Cantor’s outspokenness has been noticed by other GOP leaders, and DeLay is grateful for it.

“Majority Leader DeLay is encouraged that Members are seeing these attacks for what they are — a relentless partisan campaign to bring down House Republicans,” said DeLay spokesman Dan Allen. “Congressman Cantor is a well-respected voice and leader within the Conference, and his support is helping to shed light on the Democrats’ well funded, carefully organized attacks.”

Of course, Cantor is not the only Republican lawmaker who has expressed public support for DeLay, nor is he the only member of leadership to do so. Speaker Dennis Hastert (R-Ill.) was a vocal critic of the ethics process that resulted in DeLay’s admonishment last year, and Majority Whip Roy Blunt (R-Mo.) has also made television appearances on his behalf.

But no Member seems to have been as publicly vocal as Cantor, perhaps because he is one of the senior-most members of the GOP leadership who is still regularly available to reporters in the Capitol hallways or by phone.

As outspoken as Cantor has been on the subject of DeLay, he has been careful not to be drawn into any specific discussions or debates on the details of any of the allegations against DeLay.

For example, instead of arguing that DeLay did not knowingly violate House rules when he took a 2001 trip to South Korea paid for by a registered foreign agent, Cantor has stuck to a broader case that DeLay is under attack from his Democratic critics.

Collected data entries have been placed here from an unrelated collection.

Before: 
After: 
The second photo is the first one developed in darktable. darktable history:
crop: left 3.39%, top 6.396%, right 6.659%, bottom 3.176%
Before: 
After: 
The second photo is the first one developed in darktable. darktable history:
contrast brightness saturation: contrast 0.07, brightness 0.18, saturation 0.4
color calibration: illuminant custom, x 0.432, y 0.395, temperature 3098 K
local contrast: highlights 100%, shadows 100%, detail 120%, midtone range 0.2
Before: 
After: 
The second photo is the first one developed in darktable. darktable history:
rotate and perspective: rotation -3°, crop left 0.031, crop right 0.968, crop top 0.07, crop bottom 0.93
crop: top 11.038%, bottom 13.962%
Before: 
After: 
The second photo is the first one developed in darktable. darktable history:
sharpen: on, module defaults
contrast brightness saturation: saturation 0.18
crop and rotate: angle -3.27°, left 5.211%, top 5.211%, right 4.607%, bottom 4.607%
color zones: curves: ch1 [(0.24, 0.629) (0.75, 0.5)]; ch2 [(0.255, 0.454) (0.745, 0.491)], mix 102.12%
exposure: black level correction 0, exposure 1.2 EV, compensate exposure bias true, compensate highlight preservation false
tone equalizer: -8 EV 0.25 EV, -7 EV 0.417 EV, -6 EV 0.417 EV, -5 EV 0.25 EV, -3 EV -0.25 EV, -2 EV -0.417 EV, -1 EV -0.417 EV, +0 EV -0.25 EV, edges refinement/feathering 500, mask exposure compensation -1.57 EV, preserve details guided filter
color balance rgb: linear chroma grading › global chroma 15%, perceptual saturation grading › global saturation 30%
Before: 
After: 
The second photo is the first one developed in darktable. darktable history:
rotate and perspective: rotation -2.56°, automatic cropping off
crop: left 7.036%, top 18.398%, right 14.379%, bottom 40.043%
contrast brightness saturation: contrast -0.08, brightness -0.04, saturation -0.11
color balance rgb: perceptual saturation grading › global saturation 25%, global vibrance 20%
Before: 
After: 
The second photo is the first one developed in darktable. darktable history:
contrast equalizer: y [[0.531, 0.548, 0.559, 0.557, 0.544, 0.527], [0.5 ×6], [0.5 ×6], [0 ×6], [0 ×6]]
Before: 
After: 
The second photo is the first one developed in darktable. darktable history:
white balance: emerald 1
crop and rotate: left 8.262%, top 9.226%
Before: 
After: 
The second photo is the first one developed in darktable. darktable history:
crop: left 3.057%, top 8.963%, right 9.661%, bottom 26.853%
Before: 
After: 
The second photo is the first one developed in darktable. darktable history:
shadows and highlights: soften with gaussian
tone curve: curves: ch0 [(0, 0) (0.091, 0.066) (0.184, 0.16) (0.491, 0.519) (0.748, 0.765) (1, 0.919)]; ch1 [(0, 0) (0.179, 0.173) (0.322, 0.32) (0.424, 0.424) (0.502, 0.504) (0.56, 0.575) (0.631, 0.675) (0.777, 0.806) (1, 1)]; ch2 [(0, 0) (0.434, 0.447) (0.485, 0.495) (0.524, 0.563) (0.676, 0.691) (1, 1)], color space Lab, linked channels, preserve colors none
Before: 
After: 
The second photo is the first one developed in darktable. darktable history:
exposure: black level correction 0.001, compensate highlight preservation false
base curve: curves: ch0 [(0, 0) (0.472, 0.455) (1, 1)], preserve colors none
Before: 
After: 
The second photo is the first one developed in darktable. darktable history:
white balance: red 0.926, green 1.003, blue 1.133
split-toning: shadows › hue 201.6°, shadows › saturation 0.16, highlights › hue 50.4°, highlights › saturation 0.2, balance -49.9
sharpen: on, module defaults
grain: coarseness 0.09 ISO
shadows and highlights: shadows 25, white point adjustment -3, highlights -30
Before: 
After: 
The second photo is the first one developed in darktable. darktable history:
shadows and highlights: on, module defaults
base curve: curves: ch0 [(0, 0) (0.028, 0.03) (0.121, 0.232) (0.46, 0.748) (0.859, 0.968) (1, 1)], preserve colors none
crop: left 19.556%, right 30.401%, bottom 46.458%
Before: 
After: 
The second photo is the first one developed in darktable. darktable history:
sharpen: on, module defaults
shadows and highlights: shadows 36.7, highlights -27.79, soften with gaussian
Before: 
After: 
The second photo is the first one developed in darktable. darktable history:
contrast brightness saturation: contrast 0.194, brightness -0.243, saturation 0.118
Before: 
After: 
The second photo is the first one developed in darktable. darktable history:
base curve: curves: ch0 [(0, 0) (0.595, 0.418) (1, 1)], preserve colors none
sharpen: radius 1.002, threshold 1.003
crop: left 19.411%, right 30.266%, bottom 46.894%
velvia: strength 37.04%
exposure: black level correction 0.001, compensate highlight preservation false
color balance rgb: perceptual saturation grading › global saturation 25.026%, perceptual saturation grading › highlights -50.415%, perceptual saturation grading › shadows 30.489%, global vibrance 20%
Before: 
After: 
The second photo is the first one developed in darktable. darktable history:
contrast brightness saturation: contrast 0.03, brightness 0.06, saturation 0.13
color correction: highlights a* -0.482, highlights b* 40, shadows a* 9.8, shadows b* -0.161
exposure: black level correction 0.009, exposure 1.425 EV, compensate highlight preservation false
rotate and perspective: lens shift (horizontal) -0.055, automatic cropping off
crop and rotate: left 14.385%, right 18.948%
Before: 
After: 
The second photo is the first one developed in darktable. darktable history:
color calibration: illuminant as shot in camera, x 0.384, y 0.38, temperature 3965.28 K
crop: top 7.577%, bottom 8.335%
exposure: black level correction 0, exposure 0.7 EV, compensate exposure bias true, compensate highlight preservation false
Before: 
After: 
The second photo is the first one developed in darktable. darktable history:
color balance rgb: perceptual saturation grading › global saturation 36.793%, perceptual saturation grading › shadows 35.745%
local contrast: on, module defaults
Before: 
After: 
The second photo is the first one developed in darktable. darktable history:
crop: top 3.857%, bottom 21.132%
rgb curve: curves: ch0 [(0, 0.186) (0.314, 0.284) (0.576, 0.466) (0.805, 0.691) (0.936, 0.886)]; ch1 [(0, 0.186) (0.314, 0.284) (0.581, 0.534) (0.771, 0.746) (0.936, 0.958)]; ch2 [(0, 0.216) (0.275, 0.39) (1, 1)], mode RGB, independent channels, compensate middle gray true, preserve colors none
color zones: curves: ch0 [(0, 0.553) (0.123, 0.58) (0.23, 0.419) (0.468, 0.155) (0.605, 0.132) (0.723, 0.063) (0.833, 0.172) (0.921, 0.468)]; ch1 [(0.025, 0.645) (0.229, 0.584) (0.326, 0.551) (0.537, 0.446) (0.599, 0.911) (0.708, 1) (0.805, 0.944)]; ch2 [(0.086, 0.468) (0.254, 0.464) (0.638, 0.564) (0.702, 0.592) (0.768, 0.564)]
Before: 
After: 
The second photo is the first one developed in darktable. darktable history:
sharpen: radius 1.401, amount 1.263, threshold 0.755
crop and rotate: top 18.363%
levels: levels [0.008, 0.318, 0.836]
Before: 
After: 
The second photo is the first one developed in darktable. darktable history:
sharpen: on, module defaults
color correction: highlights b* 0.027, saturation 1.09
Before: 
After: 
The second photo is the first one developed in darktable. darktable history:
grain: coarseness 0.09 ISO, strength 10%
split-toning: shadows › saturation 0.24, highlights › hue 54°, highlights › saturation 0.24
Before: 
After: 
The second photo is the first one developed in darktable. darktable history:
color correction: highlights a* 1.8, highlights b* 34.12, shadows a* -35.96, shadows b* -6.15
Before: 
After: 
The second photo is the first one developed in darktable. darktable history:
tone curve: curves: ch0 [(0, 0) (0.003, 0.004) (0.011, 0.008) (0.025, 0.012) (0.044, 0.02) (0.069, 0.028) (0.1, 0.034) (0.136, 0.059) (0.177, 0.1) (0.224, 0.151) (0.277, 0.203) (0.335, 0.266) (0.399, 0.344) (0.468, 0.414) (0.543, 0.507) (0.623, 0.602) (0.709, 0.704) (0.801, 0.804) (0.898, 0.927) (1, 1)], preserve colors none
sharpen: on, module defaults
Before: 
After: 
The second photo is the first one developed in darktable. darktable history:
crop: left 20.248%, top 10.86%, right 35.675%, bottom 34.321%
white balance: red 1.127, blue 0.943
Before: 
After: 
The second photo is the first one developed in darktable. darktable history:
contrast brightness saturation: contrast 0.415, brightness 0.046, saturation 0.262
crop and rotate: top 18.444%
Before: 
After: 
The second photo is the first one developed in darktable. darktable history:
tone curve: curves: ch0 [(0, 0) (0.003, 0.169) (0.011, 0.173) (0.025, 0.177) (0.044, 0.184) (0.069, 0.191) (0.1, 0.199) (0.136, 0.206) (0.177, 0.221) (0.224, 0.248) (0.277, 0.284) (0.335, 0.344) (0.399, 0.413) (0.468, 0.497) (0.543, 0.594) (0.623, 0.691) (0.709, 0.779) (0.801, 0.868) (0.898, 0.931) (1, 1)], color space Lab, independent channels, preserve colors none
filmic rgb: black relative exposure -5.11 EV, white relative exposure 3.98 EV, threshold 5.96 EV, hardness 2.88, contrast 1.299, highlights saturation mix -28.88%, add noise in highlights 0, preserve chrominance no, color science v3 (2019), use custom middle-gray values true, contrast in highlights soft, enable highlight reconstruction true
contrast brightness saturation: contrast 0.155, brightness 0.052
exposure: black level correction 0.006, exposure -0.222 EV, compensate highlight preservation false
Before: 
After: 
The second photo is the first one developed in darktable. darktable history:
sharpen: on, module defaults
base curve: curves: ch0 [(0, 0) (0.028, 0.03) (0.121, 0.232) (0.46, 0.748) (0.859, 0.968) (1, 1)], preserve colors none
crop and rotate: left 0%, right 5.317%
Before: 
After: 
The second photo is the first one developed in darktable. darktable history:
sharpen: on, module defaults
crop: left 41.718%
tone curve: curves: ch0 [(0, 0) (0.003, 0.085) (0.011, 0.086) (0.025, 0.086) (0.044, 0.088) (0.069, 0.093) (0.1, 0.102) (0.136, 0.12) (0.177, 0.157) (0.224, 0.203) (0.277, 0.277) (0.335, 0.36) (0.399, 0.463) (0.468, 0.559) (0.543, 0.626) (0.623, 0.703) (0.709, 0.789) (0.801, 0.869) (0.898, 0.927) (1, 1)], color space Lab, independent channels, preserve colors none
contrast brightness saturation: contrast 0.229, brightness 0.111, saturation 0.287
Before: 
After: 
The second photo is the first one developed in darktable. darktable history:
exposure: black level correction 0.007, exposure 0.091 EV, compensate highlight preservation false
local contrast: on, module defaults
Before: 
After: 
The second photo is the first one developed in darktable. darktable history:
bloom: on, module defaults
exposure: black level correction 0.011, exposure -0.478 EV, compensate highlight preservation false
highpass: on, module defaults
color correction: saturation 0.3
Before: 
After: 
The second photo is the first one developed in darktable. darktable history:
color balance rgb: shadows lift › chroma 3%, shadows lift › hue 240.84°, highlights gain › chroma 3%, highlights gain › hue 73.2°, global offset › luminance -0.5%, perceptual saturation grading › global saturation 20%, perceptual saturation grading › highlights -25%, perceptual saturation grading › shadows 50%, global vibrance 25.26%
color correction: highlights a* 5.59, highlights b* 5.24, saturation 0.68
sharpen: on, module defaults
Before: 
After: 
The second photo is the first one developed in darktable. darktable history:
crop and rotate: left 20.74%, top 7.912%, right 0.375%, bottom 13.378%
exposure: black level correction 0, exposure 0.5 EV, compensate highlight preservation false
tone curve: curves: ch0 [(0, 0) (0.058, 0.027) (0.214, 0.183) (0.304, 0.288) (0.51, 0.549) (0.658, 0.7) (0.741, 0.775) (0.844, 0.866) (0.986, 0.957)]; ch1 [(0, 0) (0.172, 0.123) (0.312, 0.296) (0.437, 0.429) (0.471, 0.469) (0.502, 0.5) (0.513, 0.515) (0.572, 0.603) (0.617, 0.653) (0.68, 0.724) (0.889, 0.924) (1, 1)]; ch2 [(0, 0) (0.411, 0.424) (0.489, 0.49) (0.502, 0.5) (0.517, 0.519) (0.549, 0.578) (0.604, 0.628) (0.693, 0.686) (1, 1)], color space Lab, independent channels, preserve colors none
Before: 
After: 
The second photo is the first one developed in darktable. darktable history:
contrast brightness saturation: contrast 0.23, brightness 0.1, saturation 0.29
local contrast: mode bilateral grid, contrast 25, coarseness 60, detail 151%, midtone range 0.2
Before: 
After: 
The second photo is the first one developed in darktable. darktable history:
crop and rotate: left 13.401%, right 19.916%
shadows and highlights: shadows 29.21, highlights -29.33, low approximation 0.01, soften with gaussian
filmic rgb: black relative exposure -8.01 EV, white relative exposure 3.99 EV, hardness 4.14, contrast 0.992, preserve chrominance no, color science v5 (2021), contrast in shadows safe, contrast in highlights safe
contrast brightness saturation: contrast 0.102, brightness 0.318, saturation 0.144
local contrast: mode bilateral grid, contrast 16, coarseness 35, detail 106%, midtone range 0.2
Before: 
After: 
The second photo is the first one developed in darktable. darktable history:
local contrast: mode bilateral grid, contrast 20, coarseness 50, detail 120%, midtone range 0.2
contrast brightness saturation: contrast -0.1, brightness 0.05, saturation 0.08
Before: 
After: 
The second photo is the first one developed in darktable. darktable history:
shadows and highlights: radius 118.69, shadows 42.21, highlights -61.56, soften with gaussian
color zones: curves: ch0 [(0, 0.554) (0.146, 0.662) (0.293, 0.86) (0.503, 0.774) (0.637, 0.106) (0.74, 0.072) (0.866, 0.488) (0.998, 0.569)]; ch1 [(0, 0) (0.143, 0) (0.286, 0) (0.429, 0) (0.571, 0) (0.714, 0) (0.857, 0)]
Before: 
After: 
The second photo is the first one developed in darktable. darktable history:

Similarly, when the GOP Conference responded late last year to a Texas grand jury investigation into a PAC controlled by DeLay by changing a rule requiring indicted party leaders to step down, Cantor focused his comments on the alleged partisanship of Travis County District Attorney Ronnie Earle (D) rather than on the details of the investigation or the rules issue.

“He should be talking about it from a broader perspective,” said the GOP leadership aide. “The media is looking for how Republican Members feel and because he is in a key leadership post he should just be talking about broader partisan issues rather than any of the specifics.”

Asked whether his outspokenness reflected confidence that DeLay would survive his current troubles, Cantor responded, “Absolutely.”